-- DATASET EXTRACT --
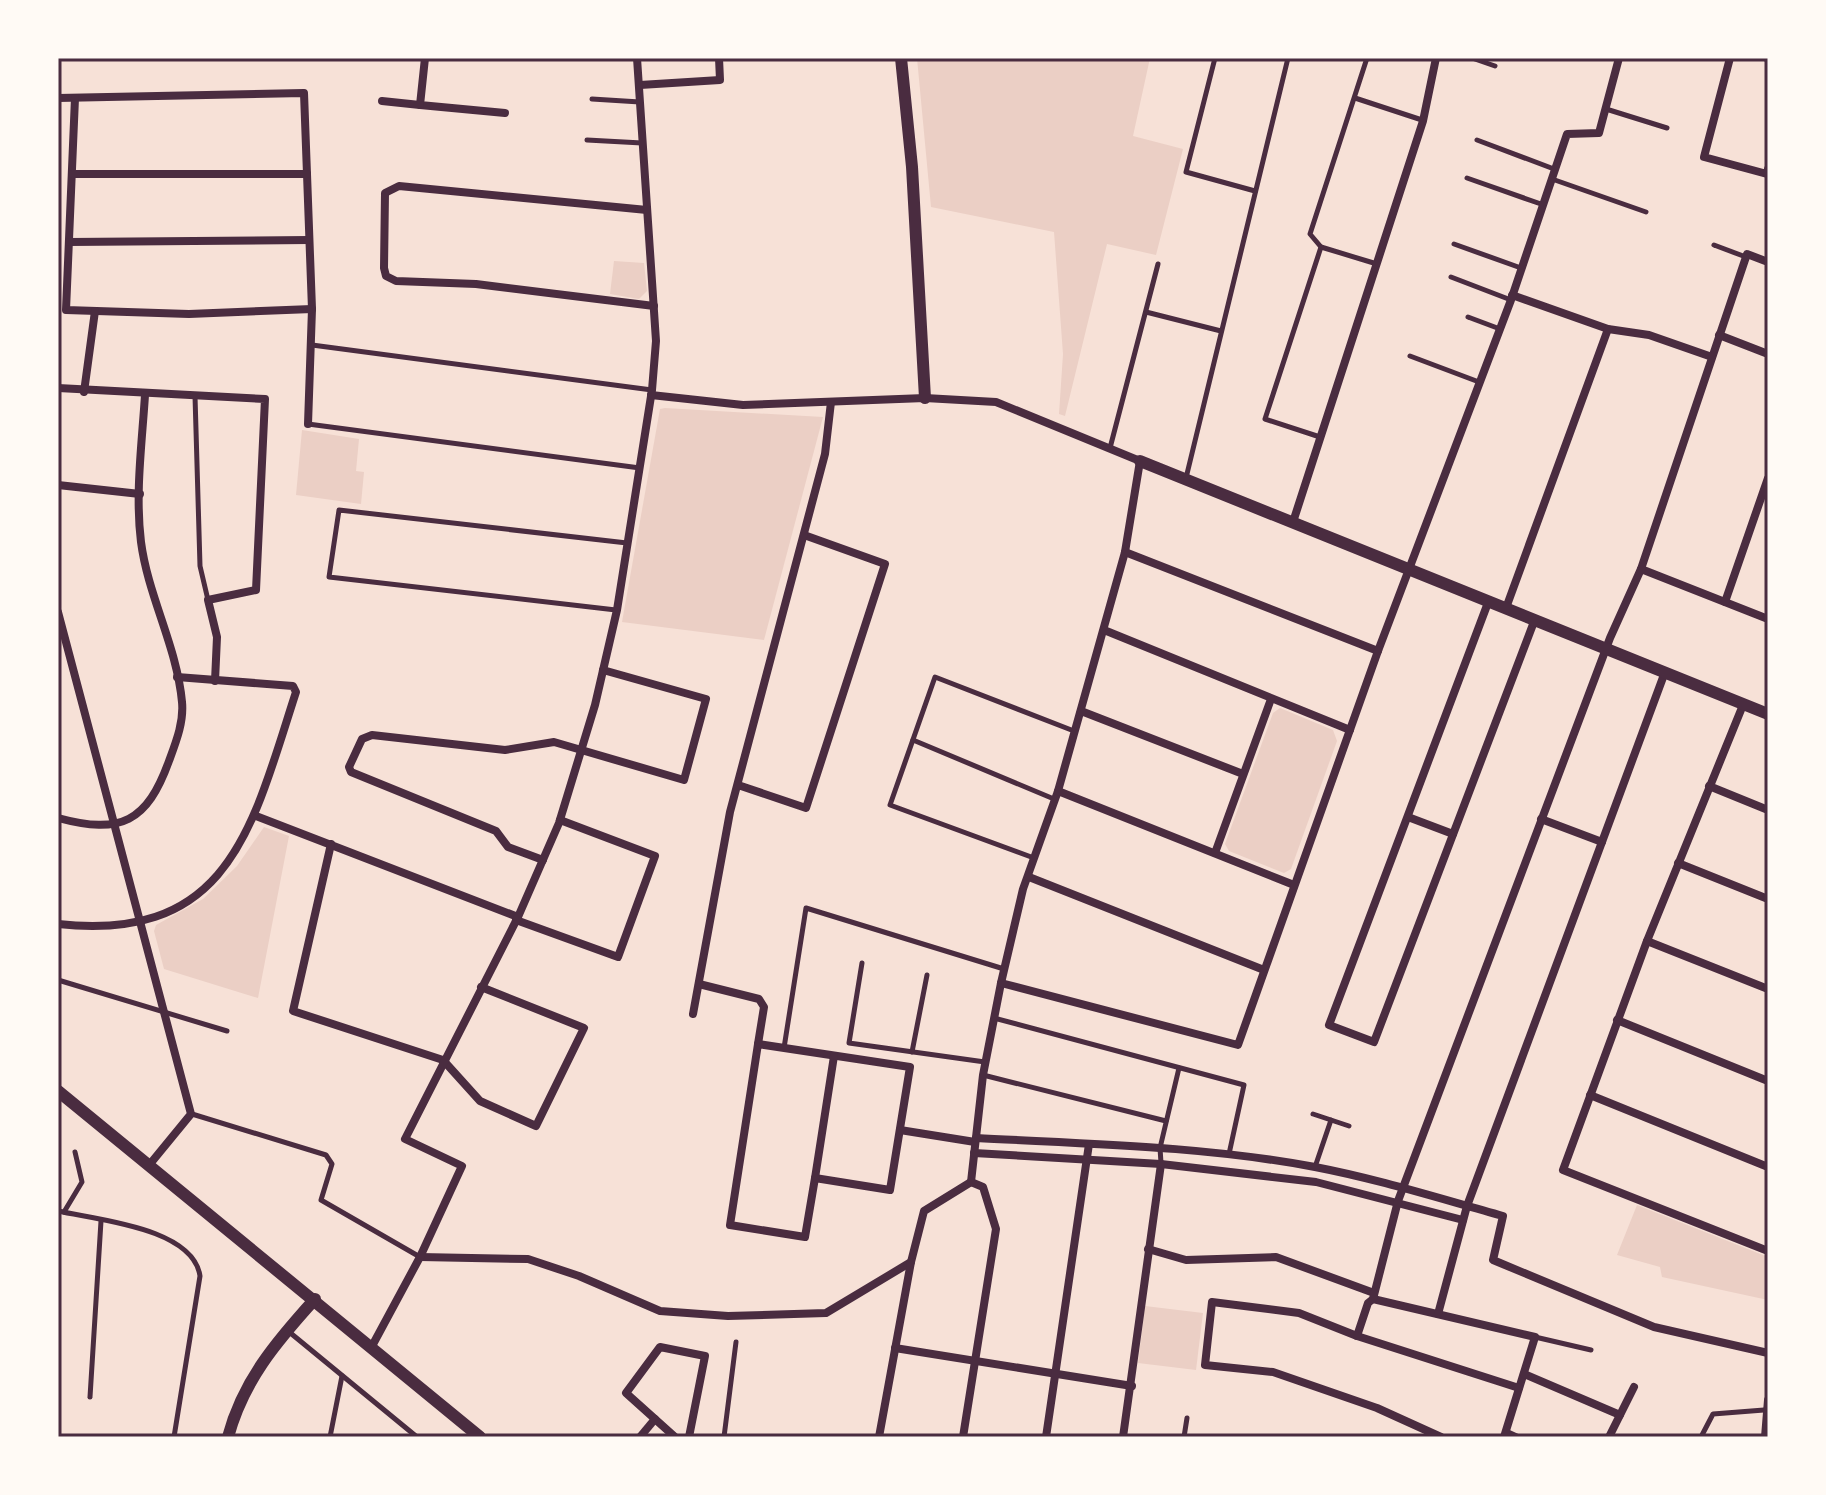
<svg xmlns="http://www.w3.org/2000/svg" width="1826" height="1495" viewBox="0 0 1826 1495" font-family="'Archivo Narrow',sans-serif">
<rect width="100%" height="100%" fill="#f7e1d7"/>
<g fill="#ebcfc5">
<path d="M917 58H1150L1133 136 1183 149 1156 255 1107 244 1065 416 1059 414 1063 354 1054 232 931 207Z"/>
<path d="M614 261 644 263 647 291 639 299 610 294Z"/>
<path d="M665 408 823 417 764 640 622 622 660 409Z"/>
<path d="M302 430 359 439 356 471 364 472 361 504 296 495Z"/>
<path d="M1280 708 1333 730 1337 741 1291 869 1284 873 1229 851 1225 844 1273 713Z"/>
<path d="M264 827 289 836 258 998 164 969 154 931 156 925 203 899 237 866Z"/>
<path d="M1637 1205 1768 1257V1300L1662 1277 1660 1267 1617 1255Z"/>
<path d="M1145 1306 1203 1313 1196 1370 1138 1363Z"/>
</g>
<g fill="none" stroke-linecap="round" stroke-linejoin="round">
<g stroke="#4a2c40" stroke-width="5">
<path d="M1215 58 1186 172 1255 191"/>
<path d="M1367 58 1310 234 1321 247 1377 264"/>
<path d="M1472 58 1495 66"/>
<path d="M1355 98 1422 120"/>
<path d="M592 99 640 102"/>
<path d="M1606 109 1667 128"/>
<path d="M587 140 642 143"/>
<path d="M1477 140 1554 169"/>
<path d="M1467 178 1541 204"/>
<path d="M1552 179 1646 212"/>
<path d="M1454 244 1521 268"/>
<path d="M1714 245 1746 257"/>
<path d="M1451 277 1511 300"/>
<path d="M1146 312 1221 331"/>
<path d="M1468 317 1500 329"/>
<path d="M312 345 652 390"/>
<path d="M1410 356 1479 382"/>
<path d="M195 396 200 566 208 600"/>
<path d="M308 424 640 468"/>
<path d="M1320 437 1265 419 1321 247"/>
<path d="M1110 448 1158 264"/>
<path d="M1186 478 1288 58"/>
<path d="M616 610 329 577 339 510 627 543"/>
<path d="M913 740 1054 799"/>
<path d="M1034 858 890 805 935 677 1074 731"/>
<path d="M862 963 849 1043 985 1062"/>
<path d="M58 980 227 1031"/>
<path d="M994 1018 1244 1085 1229 1154"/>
<path d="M784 1048 806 908 1004 969"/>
<path d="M912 1052 927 975"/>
<path d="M983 1075 1166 1121"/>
<path d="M192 1114 326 1155 332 1164 321 1200 420 1257"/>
<path d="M1313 1114 1349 1126"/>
<path d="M1161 1163 1160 1148 1179 1068"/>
<path d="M1315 1167 1331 1120"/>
<path d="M58 1211C98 1220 193 1228 200 1276L174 1437"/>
<path d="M64 1212 82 1182 75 1152"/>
<path d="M288 1331 417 1437"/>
<path d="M1535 1337 1591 1350"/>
<path d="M90 1397 101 1221"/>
<path d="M1506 1431 1519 1437"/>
<path d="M330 1437 342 1376"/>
<path d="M724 1437 736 1342"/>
<path d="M1184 1437 1187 1418"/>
<path d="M1701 1437 1713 1414 1764 1410"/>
</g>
<g stroke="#4a2c40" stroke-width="8">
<path d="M425 58 420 105 505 113"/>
<path d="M1730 58 1704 157 1767 174 1768 169"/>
<path d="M1767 58H1768"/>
<path d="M640 85 720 80 719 58"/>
<path d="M58 98 304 93 312 309 308 424"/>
<path d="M75 98 66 310 189 314 312 309"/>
<path d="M382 101 420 105"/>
<path d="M72 174H307"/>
<path d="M647 210 399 186 385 193 384 268 386 276 396 281 476 284 654 306"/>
<path d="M69 242 309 240"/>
<path d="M1512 295 1608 329 1649 335 1712 357"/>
<path d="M1719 335 1768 354"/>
<path d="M58 388 265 399 256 590 208 600 217 637 215 681"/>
<path d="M84 392 95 311"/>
<path d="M651 395 743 405 925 398 996 402 1140 461 1125 552 1058 791 1023 889 1001 983 983 1075 971 1182 983 1187 996 1229 963 1437"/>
<path d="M58 485 140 494"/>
<path d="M1293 522 1423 121 1436 58"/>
<path d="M1125 552 1378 651"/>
<path d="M1641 569 1768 619"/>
<path d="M1489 600 1329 1025 1374 1042 1535 619"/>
<path d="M1725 602 1768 478"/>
<path d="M1506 608 1608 329"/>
<path d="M58 612 191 1114 150 1164"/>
<path d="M1104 630 1350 730"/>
<path d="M1743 705 1647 941 1563 1170 1768 1251"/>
<path d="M1081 711 1243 774"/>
<path d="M738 785 806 808 885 564 804 535"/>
<path d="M1709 786 1768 810"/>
<path d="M1058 791 1294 885"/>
<path d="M256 816 518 917"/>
<path d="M1408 817 1453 834"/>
<path d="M58 818C121 835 147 822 169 761 176 742 184 722 182 702 177 647 148 596 141 542 135 494 142 443 145 395"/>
<path d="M1541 819 1602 842"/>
<path d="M331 844 293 1011 443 1060 480 1101 536 1126 584 1028 481 987"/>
<path d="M1215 853 1271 699"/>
<path d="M543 860 508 847 496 831 351 772 349 767 362 739 372 735 505 750 554 742 684 780 706 699 603 670"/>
<path d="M1678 863 1768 899"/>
<path d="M1029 877 1264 970"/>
<path d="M516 920 618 957 655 856 560 820"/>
<path d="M58 924C231 943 253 824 296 692L293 686 177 677"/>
<path d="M1647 941 1768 989"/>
<path d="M1001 983 1238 1045 1378 651 1511 300 1567 134 1599 133 1619 58"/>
<path d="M699 984 759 999 764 1007 758 1044"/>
<path d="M693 1014 730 812 825 454 831 402"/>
<path d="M1617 1020 1768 1081"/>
<path d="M758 1044 910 1067 890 1190 815 1178 805 1237 730 1225Z"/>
<path d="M1590 1095 1768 1167"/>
<path d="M900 1130 975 1142"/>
<path d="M976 1138C1088 1144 1203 1146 1315 1167 1378 1179 1441 1199 1503 1216L1493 1260 1654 1327 1768 1353"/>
<path d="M974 1153 1161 1164 1316 1182 1463 1220"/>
<path d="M815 1178 834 1056"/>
<path d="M1148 1249 1186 1260 1276 1257 1374 1293"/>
<path d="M420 1257 528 1259 579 1276 660 1311 728 1316 826 1313 911 1262 924 1211 971 1182"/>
<path d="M1373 1299 1535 1337 1504 1437"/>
<path d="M1438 1314 1467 1206 1665 672"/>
<path d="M1357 1336 1368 1303 1373 1299 1398 1201 1610 638 1641 569 1747 254 1768 262"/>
<path d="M371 1348 420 1257 462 1166 405 1139 518 917 559 823 595 705 617 610 652 390 656 341 637 58"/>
<path d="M895 1348 1132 1386"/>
<path d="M1524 1374 1620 1415"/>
<path d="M640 1437 655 1419"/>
<path d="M675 1437 626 1393 660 1347 705 1356 689 1437"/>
<path d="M879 1437 911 1262"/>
<path d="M1046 1437 1089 1144"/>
<path d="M1123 1437 1161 1164"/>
<path d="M1441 1437 1377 1408 1273 1372 1205 1365 1212 1302 1299 1313 1357 1336 1519 1388"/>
<path d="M1609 1437 1634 1387"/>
<path d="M1765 1437 1768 1400"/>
</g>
<g stroke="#4a2c40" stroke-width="12">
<path d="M901 58 912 167 925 398"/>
<path d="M1140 461 1768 714"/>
<path d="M58 1091 480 1437"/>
<path d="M228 1437C243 1381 276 1342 315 1299"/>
</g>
</g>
<rect width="1826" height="1495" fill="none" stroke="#fffaf5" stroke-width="120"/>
<rect x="60" y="60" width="1706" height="1375" fill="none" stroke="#4a2c40" stroke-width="3"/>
</svg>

-- TASK BRIEF --
The output is the data above, repeated exactly, with pictures omitted.

-- SOLUTION FOR THIS TASK --
<svg xmlns="http://www.w3.org/2000/svg" width="1826" height="1495" viewBox="0 0 1826 1495" font-family="'Archivo Narrow',sans-serif">
<rect width="100%" height="100%" fill="#f7e1d7"/>
<g fill="#ebcfc5">
<path d="M917 58H1150L1133 136 1183 149 1156 255 1107 244 1065 416 1059 414 1063 354 1054 232 931 207Z"/>
<path d="M614 261 644 263 647 291 639 299 610 294Z"/>
<path d="M665 408 823 417 764 640 622 622 660 409Z"/>
<path d="M302 430 359 439 356 471 364 472 361 504 296 495Z"/>
<path d="M1280 708 1333 730 1337 741 1291 869 1284 873 1229 851 1225 844 1273 713Z"/>
<path d="M264 827 289 836 258 998 164 969 154 931 156 925 203 899 237 866Z"/>
<path d="M1637 1205 1768 1257V1300L1662 1277 1660 1267 1617 1255Z"/>
<path d="M1145 1306 1203 1313 1196 1370 1138 1363Z"/>
</g>
<g fill="none" stroke-linecap="round" stroke-linejoin="round">
<g stroke="#4a2c40" stroke-width="5">
<path d="M1215 58 1186 172 1255 191"/>
<path d="M1367 58 1310 234 1321 247 1377 264"/>
<path d="M1472 58 1495 66"/>
<path d="M1355 98 1422 120"/>
<path d="M592 99 640 102"/>
<path d="M1606 109 1667 128"/>
<path d="M587 140 642 143"/>
<path d="M1477 140 1554 169"/>
<path d="M1467 178 1541 204"/>
<path d="M1552 179 1646 212"/>
<path d="M1454 244 1521 268"/>
<path d="M1714 245 1746 257"/>
<path d="M1451 277 1511 300"/>
<path d="M1146 312 1221 331"/>
<path d="M1468 317 1500 329"/>
<path d="M312 345 652 390"/>
<path d="M1410 356 1479 382"/>
<path d="M195 396 200 566 208 600"/>
<path d="M308 424 640 468"/>
<path d="M1320 437 1265 419 1321 247"/>
<path d="M1110 448 1158 264"/>
<path d="M1186 478 1288 58"/>
<path d="M616 610 329 577 339 510 627 543"/>
<path d="M913 740 1054 799"/>
<path d="M1034 858 890 805 935 677 1074 731"/>
<path d="M862 963 849 1043 985 1062"/>
<path d="M58 980 227 1031"/>
<path d="M994 1018 1244 1085 1229 1154"/>
<path d="M784 1048 806 908 1004 969"/>
<path d="M912 1052 927 975"/>
<path d="M983 1075 1166 1121"/>
<path d="M192 1114 326 1155 332 1164 321 1200 420 1257"/>
<path d="M1313 1114 1349 1126"/>
<path d="M1161 1163 1160 1148 1179 1068"/>
<path d="M1315 1167 1331 1120"/>
<path d="M58 1211C98 1220 193 1228 200 1276L174 1437"/>
<path d="M64 1212 82 1182 75 1152"/>
<path d="M288 1331 417 1437"/>
<path d="M1535 1337 1591 1350"/>
<path d="M90 1397 101 1221"/>
<path d="M1506 1431 1519 1437"/>
<path d="M330 1437 342 1376"/>
<path d="M724 1437 736 1342"/>
<path d="M1184 1437 1187 1418"/>
<path d="M1701 1437 1713 1414 1764 1410"/>
</g>
<g stroke="#4a2c40" stroke-width="8">
<path d="M425 58 420 105 505 113"/>
<path d="M1730 58 1704 157 1767 174 1768 169"/>
<path d="M1767 58H1768"/>
<path d="M640 85 720 80 719 58"/>
<path d="M58 98 304 93 312 309 308 424"/>
<path d="M75 98 66 310 189 314 312 309"/>
<path d="M382 101 420 105"/>
<path d="M72 174H307"/>
<path d="M647 210 399 186 385 193 384 268 386 276 396 281 476 284 654 306"/>
<path d="M69 242 309 240"/>
<path d="M1512 295 1608 329 1649 335 1712 357"/>
<path d="M1719 335 1768 354"/>
<path d="M58 388 265 399 256 590 208 600 217 637 215 681"/>
<path d="M84 392 95 311"/>
<path d="M651 395 743 405 925 398 996 402 1140 461 1125 552 1058 791 1023 889 1001 983 983 1075 971 1182 983 1187 996 1229 963 1437"/>
<path d="M58 485 140 494"/>
<path d="M1293 522 1423 121 1436 58"/>
<path d="M1125 552 1378 651"/>
<path d="M1641 569 1768 619"/>
<path d="M1489 600 1329 1025 1374 1042 1535 619"/>
<path d="M1725 602 1768 478"/>
<path d="M1506 608 1608 329"/>
<path d="M58 612 191 1114 150 1164"/>
<path d="M1104 630 1350 730"/>
<path d="M1743 705 1647 941 1563 1170 1768 1251"/>
<path d="M1081 711 1243 774"/>
<path d="M738 785 806 808 885 564 804 535"/>
<path d="M1709 786 1768 810"/>
<path d="M1058 791 1294 885"/>
<path d="M256 816 518 917"/>
<path d="M1408 817 1453 834"/>
<path d="M58 818C121 835 147 822 169 761 176 742 184 722 182 702 177 647 148 596 141 542 135 494 142 443 145 395"/>
<path d="M1541 819 1602 842"/>
<path d="M331 844 293 1011 443 1060 480 1101 536 1126 584 1028 481 987"/>
<path d="M1215 853 1271 699"/>
<path d="M543 860 508 847 496 831 351 772 349 767 362 739 372 735 505 750 554 742 684 780 706 699 603 670"/>
<path d="M1678 863 1768 899"/>
<path d="M1029 877 1264 970"/>
<path d="M516 920 618 957 655 856 560 820"/>
<path d="M58 924C231 943 253 824 296 692L293 686 177 677"/>
<path d="M1647 941 1768 989"/>
<path d="M1001 983 1238 1045 1378 651 1511 300 1567 134 1599 133 1619 58"/>
<path d="M699 984 759 999 764 1007 758 1044"/>
<path d="M693 1014 730 812 825 454 831 402"/>
<path d="M1617 1020 1768 1081"/>
<path d="M758 1044 910 1067 890 1190 815 1178 805 1237 730 1225Z"/>
<path d="M1590 1095 1768 1167"/>
<path d="M900 1130 975 1142"/>
<path d="M976 1138C1088 1144 1203 1146 1315 1167 1378 1179 1441 1199 1503 1216L1493 1260 1654 1327 1768 1353"/>
<path d="M974 1153 1161 1164 1316 1182 1463 1220"/>
<path d="M815 1178 834 1056"/>
<path d="M1148 1249 1186 1260 1276 1257 1374 1293"/>
<path d="M420 1257 528 1259 579 1276 660 1311 728 1316 826 1313 911 1262 924 1211 971 1182"/>
<path d="M1373 1299 1535 1337 1504 1437"/>
<path d="M1438 1314 1467 1206 1665 672"/>
<path d="M1357 1336 1368 1303 1373 1299 1398 1201 1610 638 1641 569 1747 254 1768 262"/>
<path d="M371 1348 420 1257 462 1166 405 1139 518 917 559 823 595 705 617 610 652 390 656 341 637 58"/>
<path d="M895 1348 1132 1386"/>
<path d="M1524 1374 1620 1415"/>
<path d="M640 1437 655 1419"/>
<path d="M675 1437 626 1393 660 1347 705 1356 689 1437"/>
<path d="M879 1437 911 1262"/>
<path d="M1046 1437 1089 1144"/>
<path d="M1123 1437 1161 1164"/>
<path d="M1441 1437 1377 1408 1273 1372 1205 1365 1212 1302 1299 1313 1357 1336 1519 1388"/>
<path d="M1609 1437 1634 1387"/>
<path d="M1765 1437 1768 1400"/>
</g>
<g stroke="#4a2c40" stroke-width="12">
<path d="M901 58 912 167 925 398"/>
<path d="M1140 461 1768 714"/>
<path d="M58 1091 480 1437"/>
<path d="M228 1437C243 1381 276 1342 315 1299"/>
</g>
</g>
<rect width="1826" height="1495" fill="none" stroke="#fffaf5" stroke-width="120"/>
<rect x="60" y="60" width="1706" height="1375" fill="none" stroke="#4a2c40" stroke-width="3"/>
</svg>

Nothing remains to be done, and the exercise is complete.